══ Page ══

Home. 
.

transparent

transparent

transparent

Altova Mailing List Archives


Re: [xsl] XInclude as an XSLT transformation?

From: "W. Eliot Kimber" <ekimber@------------------->
To:
Date: 1/3/2005 4:28:00 PM
Elliotte Harold wrote:



W. Eliot Kimber wrote:



The issue is that in the transcluded result the IDs must be unique 
(this is a basic requirement of XML). 




This is not a basic requirement of XML. IDs in XML documents may in fact 
be non-unique, and even non-name tokens (as recently came up in a 
different context). A document containing such non-unique IDs would be 
invalid but well-formed, and might still be usefully processed.

I did misspeak: if an attribute has a declared type of "ID" *and* the 
document is intended to be DTD valid then the IDs must be unique. This 
validation requirement is a non-optional feature of XML (in that if you 
want DTD validity then ID uniqueness is not optional).



With XSD schema you can, of course, define key attributes that have 
different scopes of uniqueness, although, unless I've missed something 
in the XSD spec, the largest possible scope for key uniqueness is still 
the physical XML document.



That is, my main point and the crux of the issue as far as element 
addressing goes is, that in XML, regardless of which 
constraint-specification standard you use, each XML document establishes 
one or more identifier name spaces, which means that addressing elements 
using some form of standard-defined (or standard-governed) mechanism 
always involves first addressing the XML document and then the things in it.



[Note that using indirect addresses, such as those defined in the W3C 
XIndirect note submitted by Innodata Isogen 
(http://www.w3.org/TR/2003/NOTE-XIndirect-20030612/) you can impose a 
global namespace over a group of documents at will. One distinguishing 
feature of this approach is that the scope of the imposed namespace is 
flexible--it's not an all-or-nothing approach. And by having multiple 
stages of indirection you can, of course, combine distinct namespaces 
into to new, larger namespaces, if needed.]



This fact is reflected in the XInclude href/xpointer attribute pair, 
which I think is the best design choice given the overall constraints 
imposed by XML syntax and practice. In particular, it clearly 
distinguishes the storage object part of the address (a URI with no 
fragment identifier) from the semantic object part of the address (e.g, 
an XPointer that addressses an element, attribute, or sequence of data 
characters) and avoids tricky syntactic interference between URI syntax 
and the syntaxes of semantic addresses.



It's not clear, at least to my reading, whether or not the XInclude 
allows or requires ID values to be rewritten such that all IDs in the 
result are unique even if two input elements (from two different 
source documents) have the same ID value. 




The XInclude spec is clear. This is *not* allowed. ID values may not be 
rewritten by a conforming XInclude processor, even if they conflict.

I think I was insufficiently precise in making my statement. The 
challenge comes from the disjoint between how the XInclude specification 
is defined and what one has to do in practice in an XSLT (or DOM or SAX) 
processing environment.

═══
══ Information supplied ══

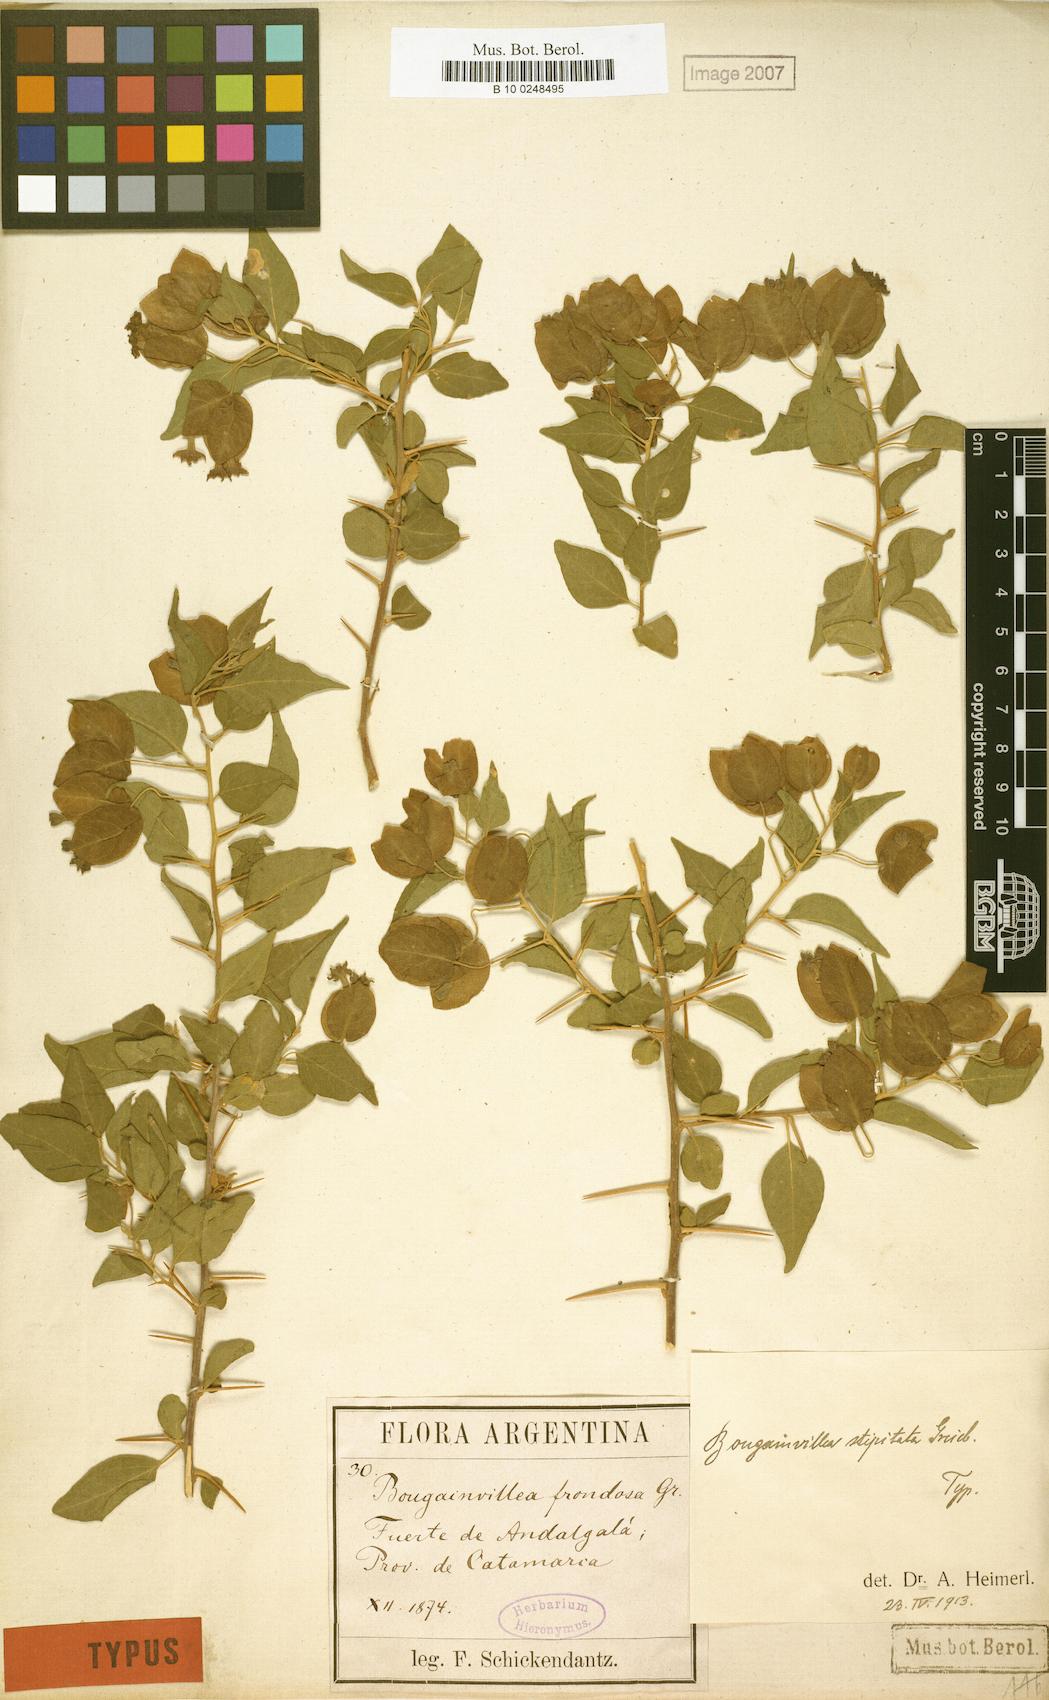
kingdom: Plantae
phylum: Tracheophyta
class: Magnoliopsida
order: Caryophyllales
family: Nyctaginaceae
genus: Bougainvillea
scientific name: Bougainvillea stipitata
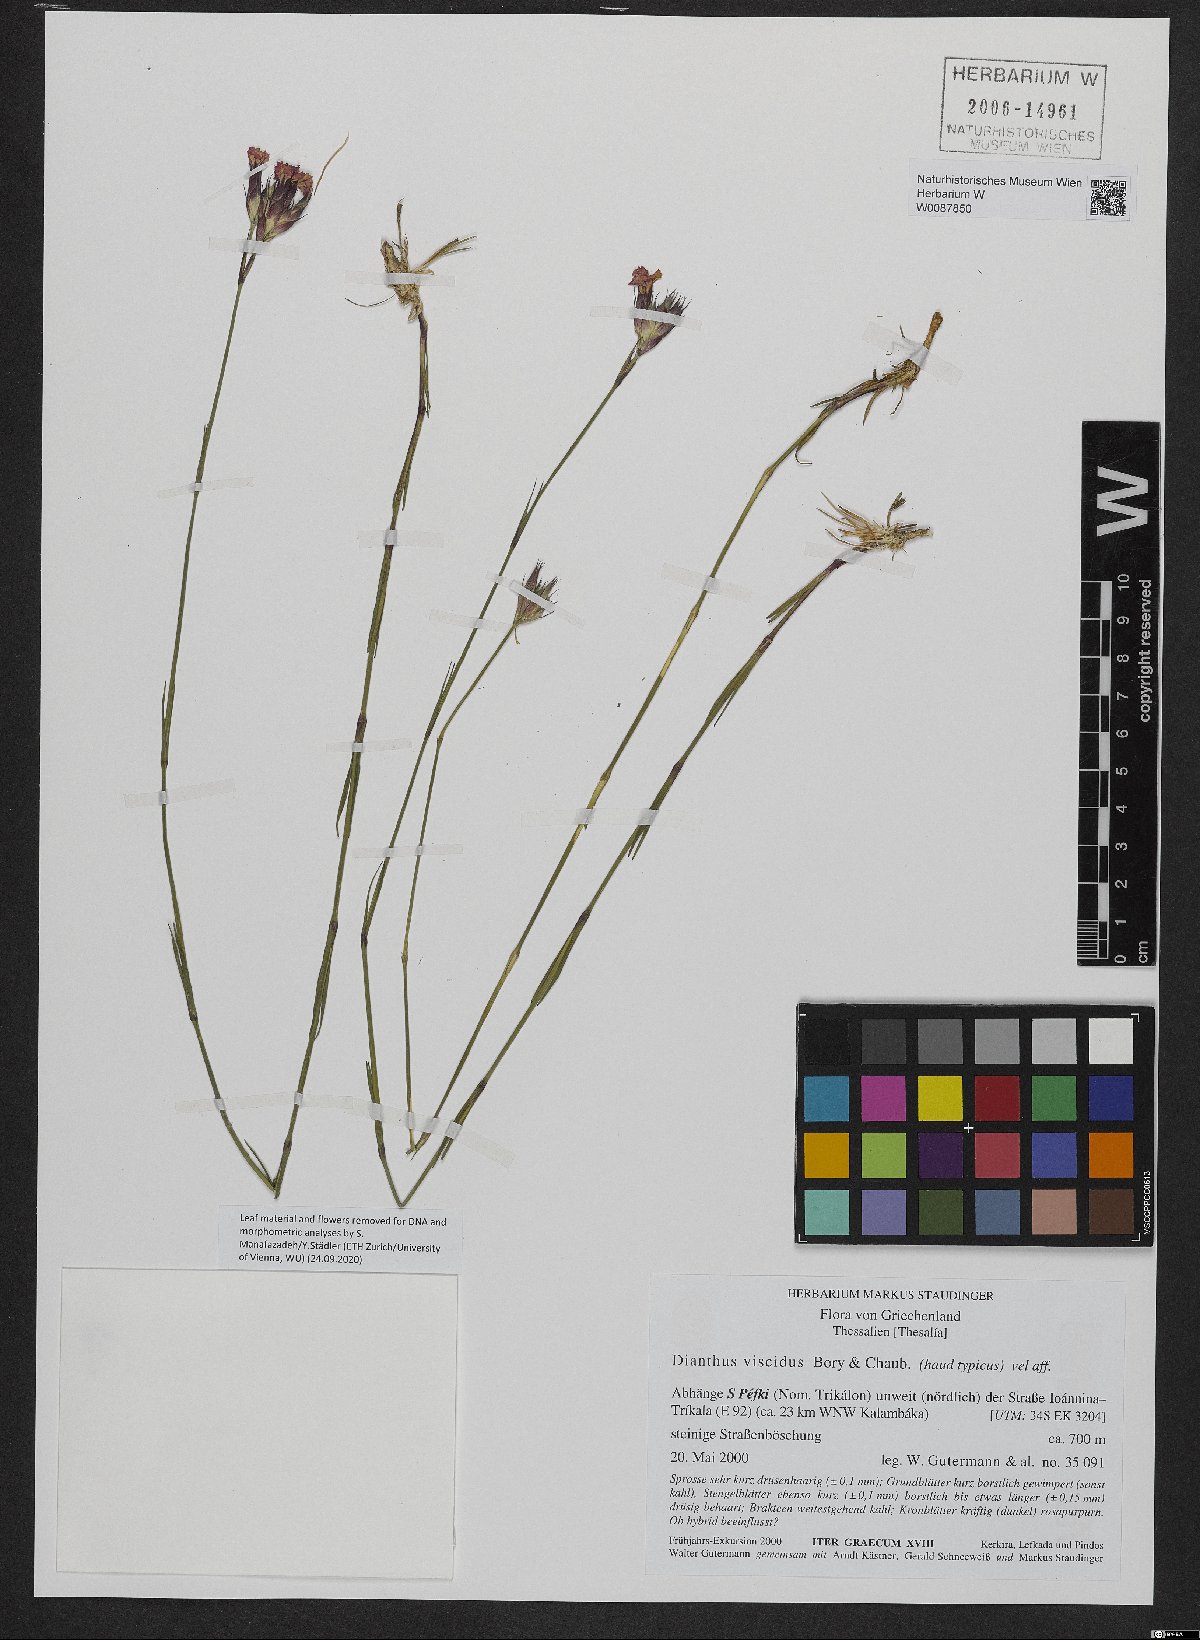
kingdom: Plantae
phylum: Tracheophyta
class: Magnoliopsida
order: Caryophyllales
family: Caryophyllaceae
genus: Dianthus
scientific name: Dianthus viscidus
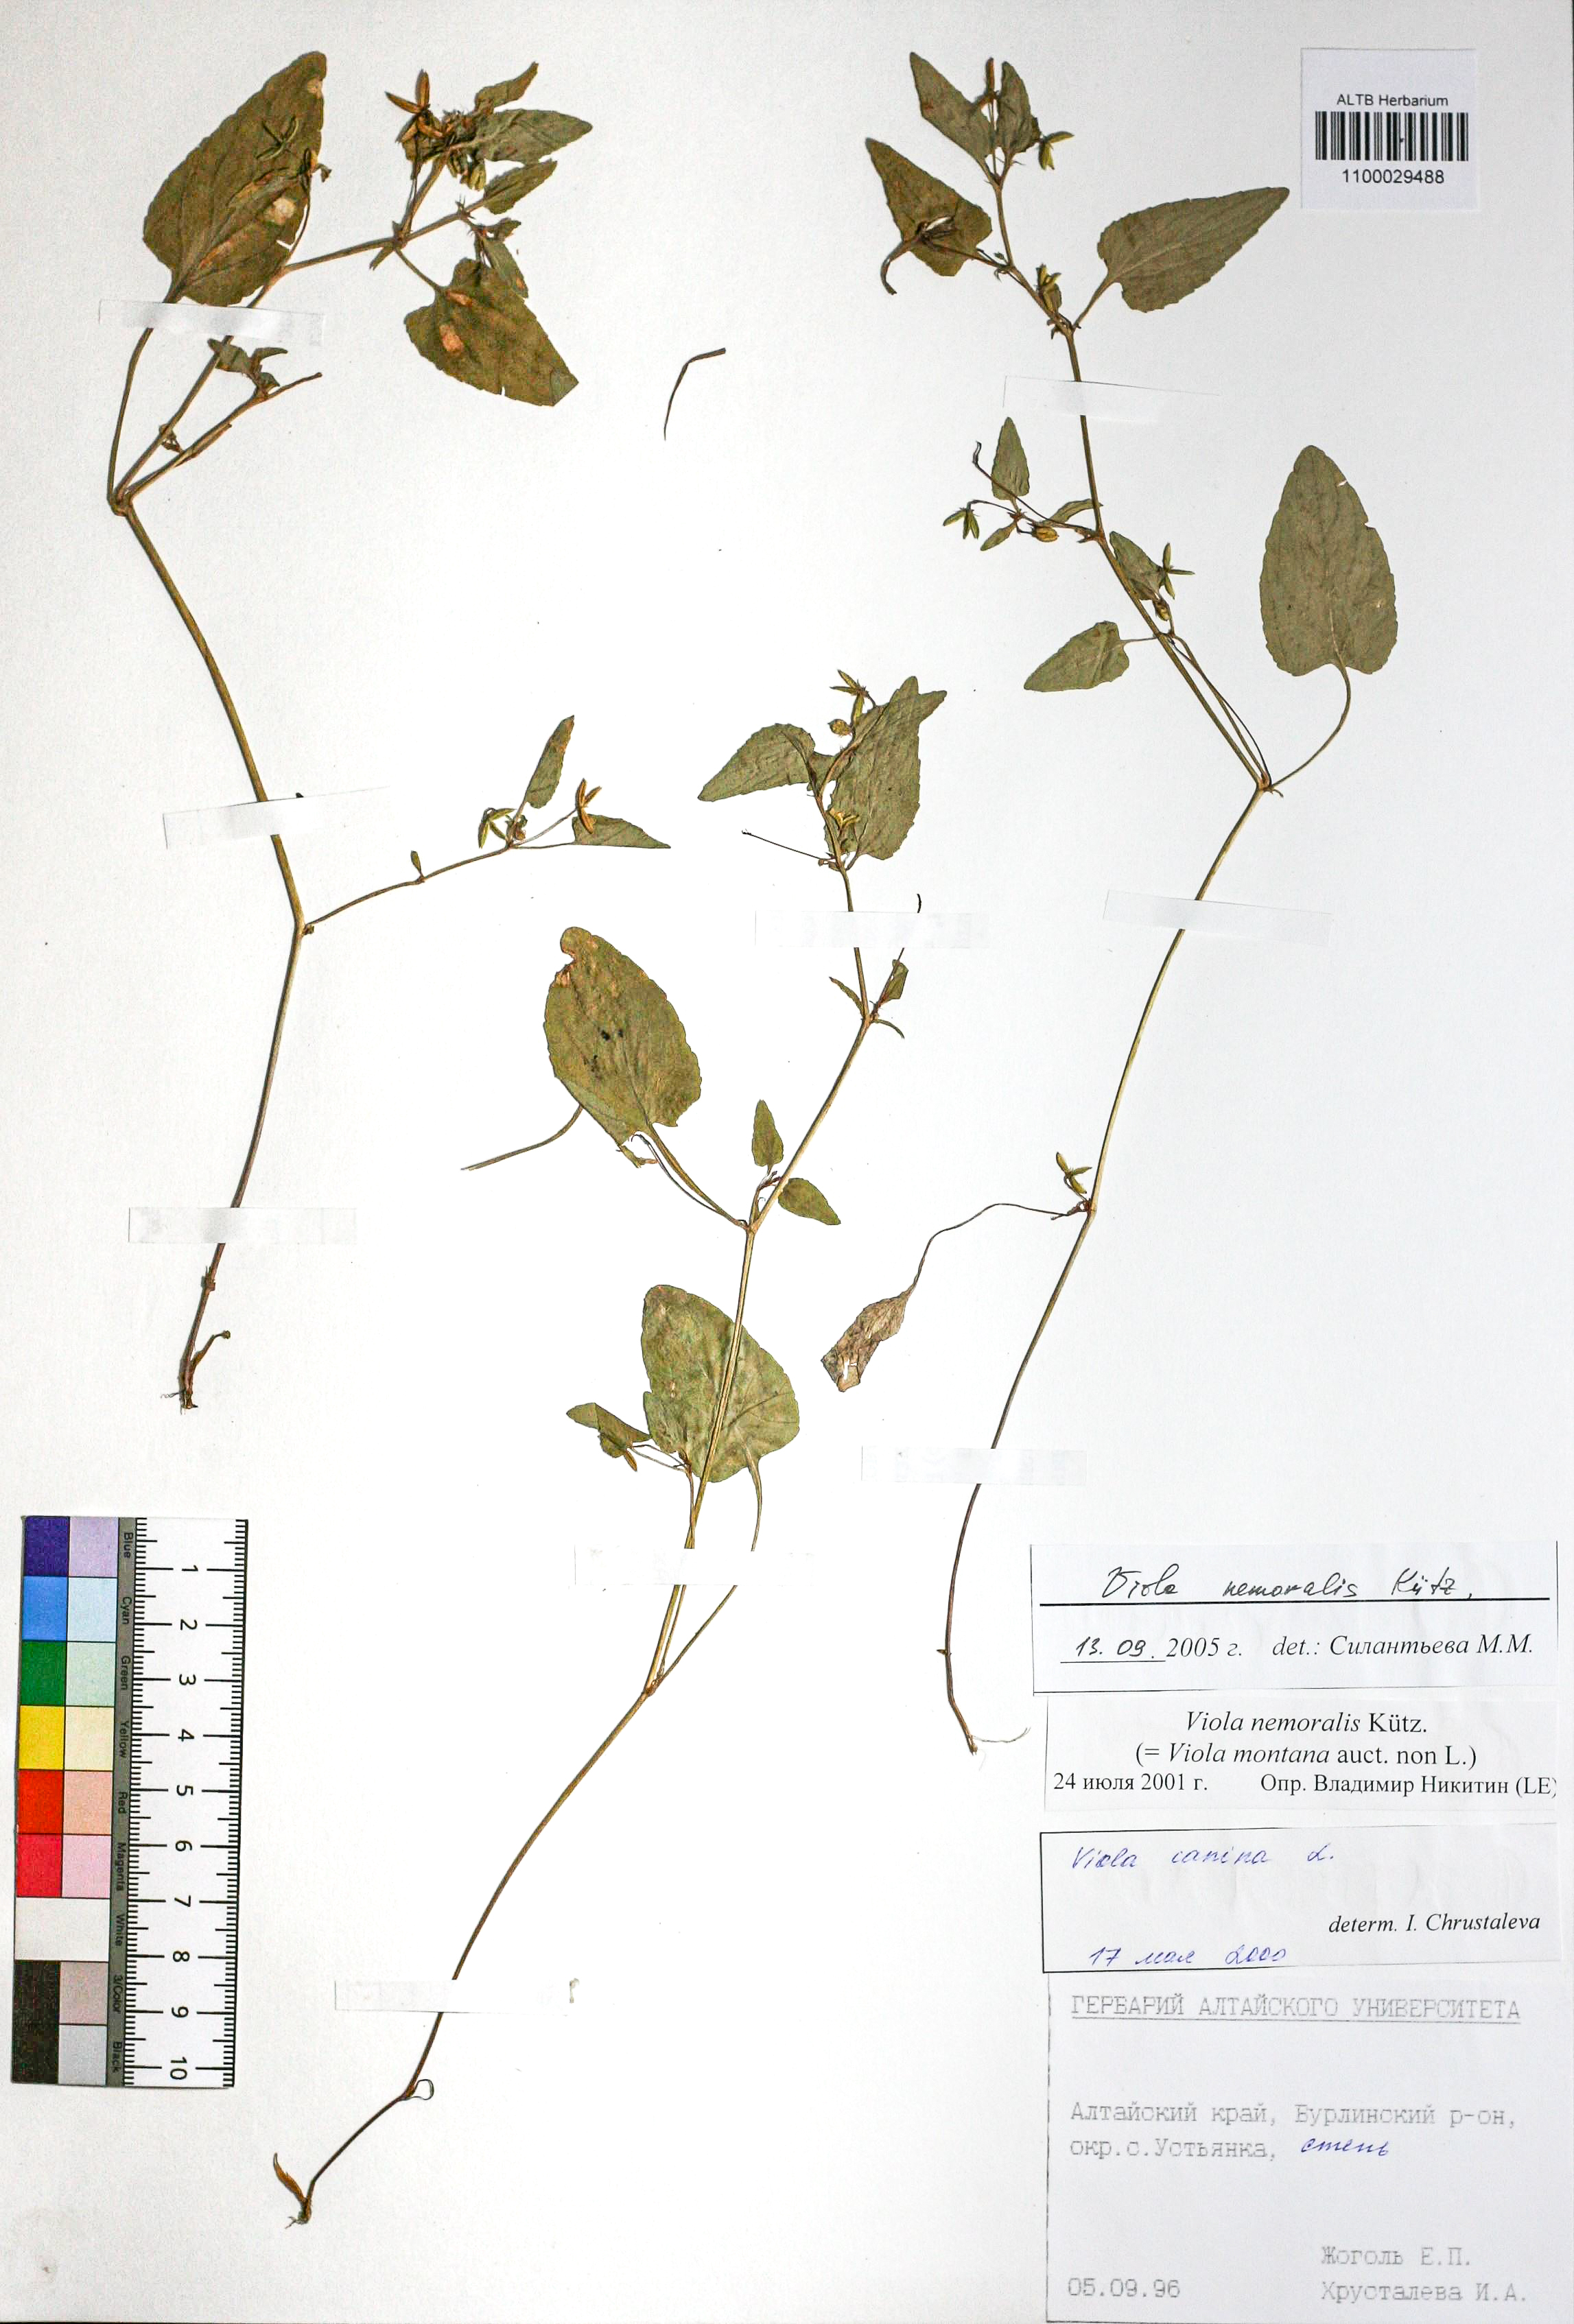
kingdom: Plantae
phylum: Tracheophyta
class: Magnoliopsida
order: Malpighiales
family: Violaceae
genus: Viola
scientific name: Viola ruppii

═══

Challenge
For each statement, answer yes or no on whether it agrees with the post on XInclude and IDs, and quote the words from the post that decide it. (a) A document with non-unique IDs is described as invalid but well-formed. (b) A conforming XInclude processor may rewrite ID values when they conflict. (c) With XSD schema, the scope of key uniqueness can reach beyond the physical XML document. The lines have no role in this.

The completed task
(a) Yes: "A document containing such non-unique IDs would be invalid but well-formed"
(b) No: "ID values may not be rewritten by a conforming XInclude processor, even if they conflict."
(c) No: "the largest possible scope for key uniqueness is still the physical XML document"